Covid-19 and EdTech: a chance for HE to rethink quality of provision and equality of access
By Blog Editor, IOE Digital, on 10 June 2020
10 June 2020
COVID-19 has radically changed the way we do higher education in the space of a few months. The pandemic should surely change the way we plan the future of HE across the world, in terms of both quality of provision and equality of access.
Education acts as a force for good when the decision-makers are committed to the values of a socially just and progressive future for all. A simple expression of this is to be ‘committed to the UN Sustainable Development Goals’ – all 17 of them. They are remarkably robust and appropriate for the world’s needs in the current crisis.
To name just three:
- SDG3 is to ‘Ensure healthy lives and promote well-being for all at all ages’;
- SDG11 says ‘Make cities and human settlements inclusive, safe, resilient and sustainable’;
- SDG17 aims to ‘Strengthen the means of implementation and revitalize the global partnership for sustainable development’.
Had we carried these through more assiduously over the last five years HE in the UK would be better equipped now to cope with the pandemic.
But how committed are we to those values, especially SDG4 on a universal basic education?
For over a decade many countries’ HE systems have walked a fine balance between elitism and widening access given the UK’s reliance on high fees from overseas students to bridge the shortfall in research funding. Universities do indeed tackle the goal of “health and wellbeing for all”, but our current funding model makes it hard to contribute to SDG4: ‘inclusive and quality education for all’.
How can we use our ethical principles to think through the alternatives now evident in our sudden realisation of digital learning? We have the technology, or very nearly, to reach every learner worldwide. Could we use it to contribute to achieving universal basic education?
Digital technology is the most far-reaching means of access to education, and is now being tested by almost everyone on the planet for the nature of the contribution it can make. We see that it does indeed bring access to education, as teachers everywhere discover what they can do to support their learners at a distance.
Digital access is not universal, but neither is access to conventional education. Worldwide, there are still more than 250 million children out-of-school (17%), while digital technology is reaching even the poorest people faster than school-based education.
Access to mobile broadband in the developing world is now 75%, and should reach 100% by 2023. By contrast, at the current rate of reduction in the numbers of out-of-school children, we will not reach universal education for over 70 years. This is a shocking comparison, but it means that digital methods for teachers’ professional development are indeed the most promising means to accelerate the goal to “Ensure inclusive and quality education for all and promote lifelong learning”.
Now we have a race against time to discover how to do wholly online learning effectively. Most academics and teachers have the basic digital skills needed for a typical domestic life, and for research. But this capability does not transfer well to their professional life. Knowing how to use Wikipedia, or do online shopping, doesn’t help with knowing how to teach online.
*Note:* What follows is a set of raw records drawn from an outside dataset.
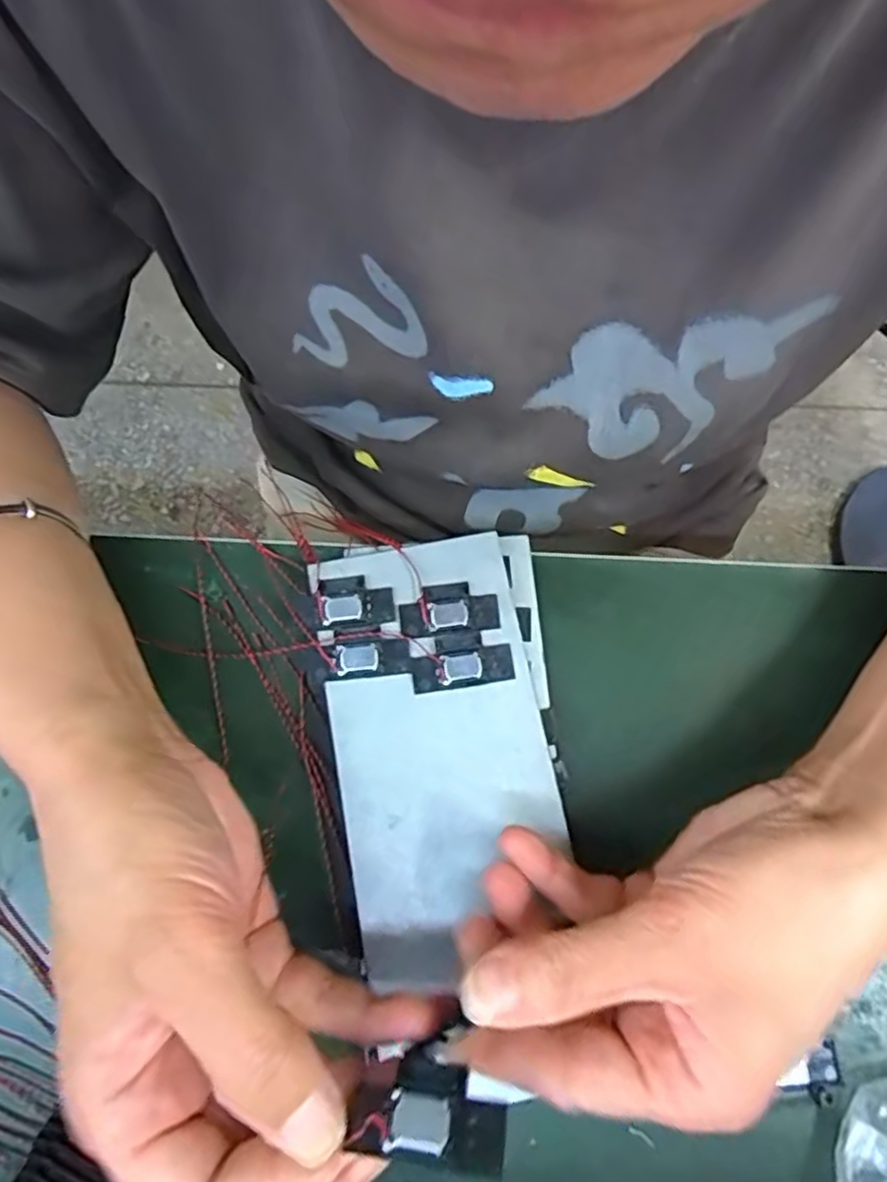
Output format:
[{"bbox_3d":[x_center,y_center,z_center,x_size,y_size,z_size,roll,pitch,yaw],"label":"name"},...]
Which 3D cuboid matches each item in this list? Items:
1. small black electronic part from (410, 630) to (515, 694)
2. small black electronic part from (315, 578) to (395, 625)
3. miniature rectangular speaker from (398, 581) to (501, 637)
[{"bbox_3d":[0.007,0.027,0.268,0.039,0.005,0.021,-9,73,-2],"label":"small black electronic part"},{"bbox_3d":[-0.036,0.004,0.274,0.031,0.004,0.018,-4,73,0],"label":"small black electronic part"},{"bbox_3d":[0.002,0.007,0.274,0.039,0.005,0.020,-7,73,-1],"label":"miniature rectangular speaker"}]

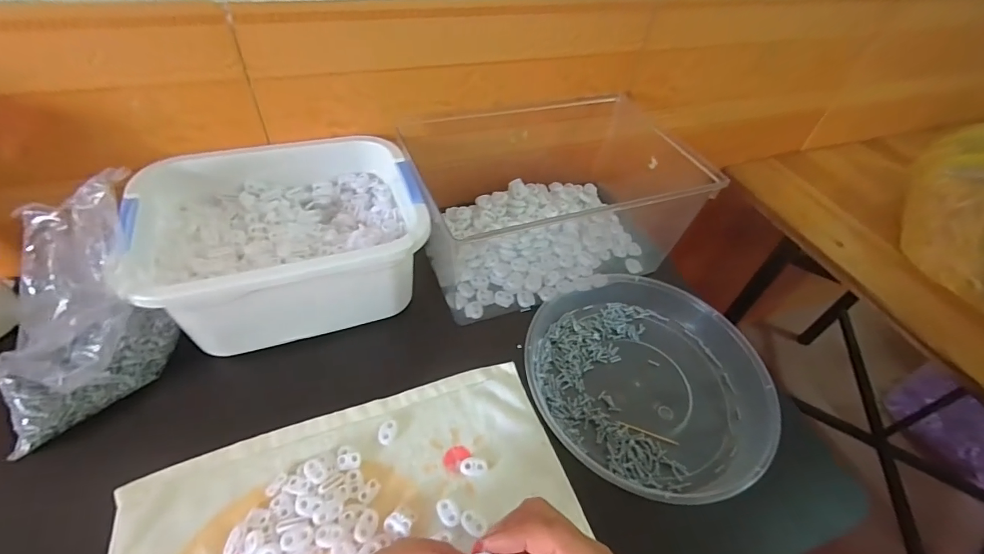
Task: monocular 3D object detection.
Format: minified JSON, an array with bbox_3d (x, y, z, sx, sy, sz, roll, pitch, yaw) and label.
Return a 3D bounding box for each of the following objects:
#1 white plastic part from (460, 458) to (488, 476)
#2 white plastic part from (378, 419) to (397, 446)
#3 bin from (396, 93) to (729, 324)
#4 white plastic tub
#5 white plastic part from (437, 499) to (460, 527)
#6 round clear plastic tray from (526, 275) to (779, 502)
[{"bbox_3d":[-0.015,0.160,0.366,0.022,0.004,0.014,9,48,1],"label":"white plastic part"},{"bbox_3d":[-0.091,0.136,0.379,0.014,0.006,0.021,18,49,9],"label":"white plastic part"},{"bbox_3d":[0.063,-0.101,0.532,0.300,0.125,0.221,-14,52,-18],"label":"bin"},{"bbox_3d":[-0.197,-0.040,0.435,0.240,0.103,0.186,-13,51,-17],"label":"white plastic tub"},{"bbox_3d":[-0.035,0.185,0.342,0.013,0.004,0.022,-21,54,-23],"label":"white plastic part"},{"bbox_3d":[0.147,0.096,0.434,0.224,0.044,0.244,-20,54,-23],"label":"round clear plastic tray"}]

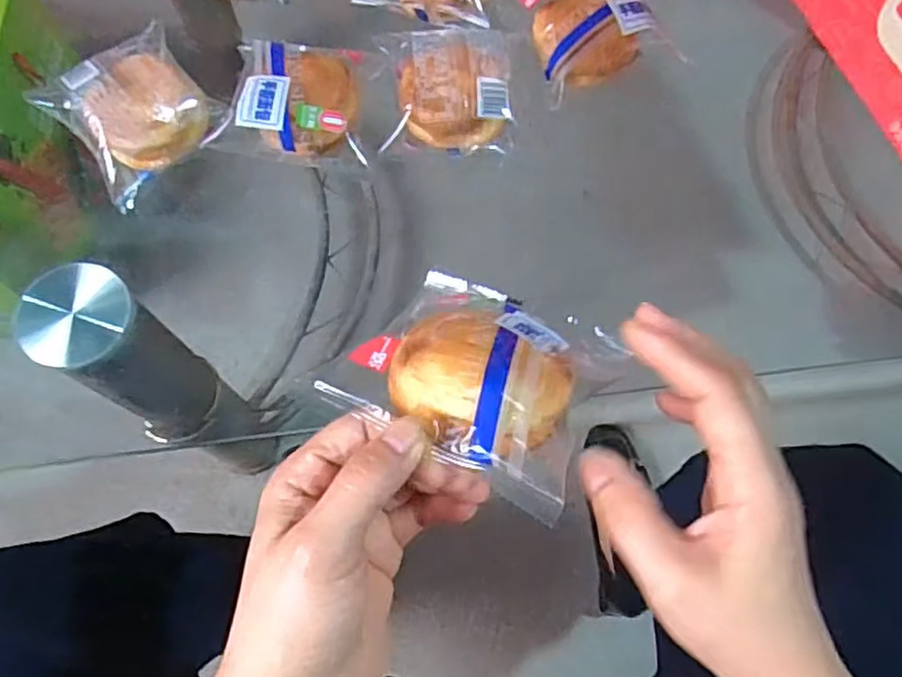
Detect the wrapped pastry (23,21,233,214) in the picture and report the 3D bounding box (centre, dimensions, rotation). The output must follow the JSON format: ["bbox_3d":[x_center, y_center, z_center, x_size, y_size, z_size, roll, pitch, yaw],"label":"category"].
[{"bbox_3d":[-0.228,-0.167,0.480,0.104,0.047,0.116,-40,74,-14],"label":"wrapped pastry"}]

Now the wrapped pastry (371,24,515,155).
[{"bbox_3d":[-0.001,-0.181,0.483,0.093,0.042,0.095,-3,69,-2],"label":"wrapped pastry"}]

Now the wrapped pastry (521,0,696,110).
[{"bbox_3d":[0.109,-0.232,0.500,0.094,0.033,0.097,-15,70,-6],"label":"wrapped pastry"}]

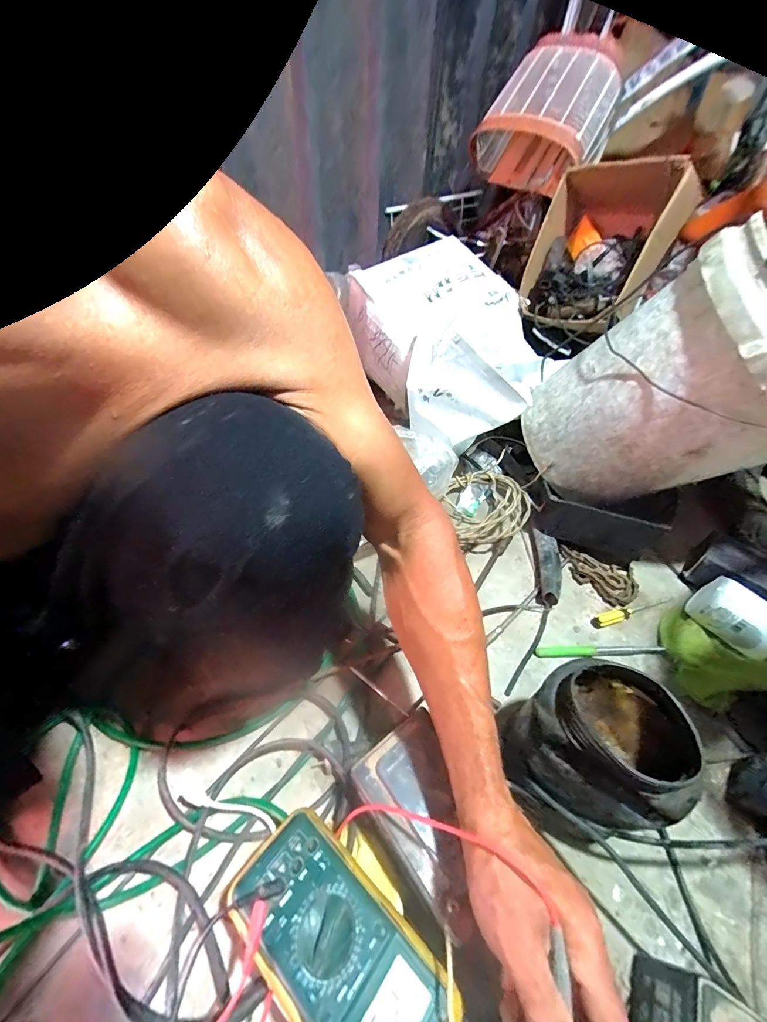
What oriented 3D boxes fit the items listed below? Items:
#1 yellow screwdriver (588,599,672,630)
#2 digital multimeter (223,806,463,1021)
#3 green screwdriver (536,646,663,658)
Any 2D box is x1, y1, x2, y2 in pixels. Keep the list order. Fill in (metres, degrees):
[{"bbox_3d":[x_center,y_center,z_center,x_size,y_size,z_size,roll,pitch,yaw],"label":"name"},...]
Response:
[{"bbox_3d":[0.400,0.162,0.609,0.147,0.016,0.016,-10,47,-14],"label":"yellow screwdriver"},{"bbox_3d":[-0.039,0.343,0.299,0.182,0.038,0.092,33,52,25],"label":"digital multimeter"},{"bbox_3d":[0.317,0.206,0.564,0.185,0.021,0.016,0,46,-5],"label":"green screwdriver"}]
A sprint effort to help teachers move online is taking place across the globe. Digital methods are the only effective way of supporting millions of teachers, at all levels of education, in all countries, in learning how to teach online. To provide just two examples:
- The 3-week course ‘How To Teach Online: Providing Continuity for Students’ is now running on FutureLearn, the UK’s global platform. It was put together in one week, launched on 23 March, and has enrolled over 40,000 teachers, mainly from the UK. It is is available on demand.
- The majority of digital courses for teachers are offered in English, but the Edraak platform runs courses in Arabic. Edraak is supporting a UCL/Lebanese University course in Arabic ‘Teaching Online’ that launched on 26 April, also running every month and already enrolling over 22,000 teachers.
Such professional development courses could make a significant impact on the ability of teachers worldwide to move online for as long as it takes.
With our new experience of digital teaching methods, we should be able to take a much more inventive approach to the future. We can imagine a renewed focus on professional development. We can imagine how we could more quickly develop the 65m teachers needed for universal education by 2030. We can imagine partnerships with ministries of education that make more diverse offers of transnational education to students: not just 3 years of campus education, but a variety of hybrid models as well, mixing some years online, studied in the country of origin with local support, and some on campus in the UK.
We cannot switch to digital overnight, as teachers everywhere are discovering. Online teaching is importantly different from conventional methods. High quality requires high initial investment of time and effort to create a wholly online course. However, with careful planning and design digital methods can help all universities achieve both a quality experience and economies of scale in a more flexible offer to students.
We must not waste this crisis. It is a good time to rethink the responsibility of universities and governments to ensure inclusive and quality education for all and promote lifelong learning. We can build on the fact that we do now have the technology, and have begun at last to understand how we might use it.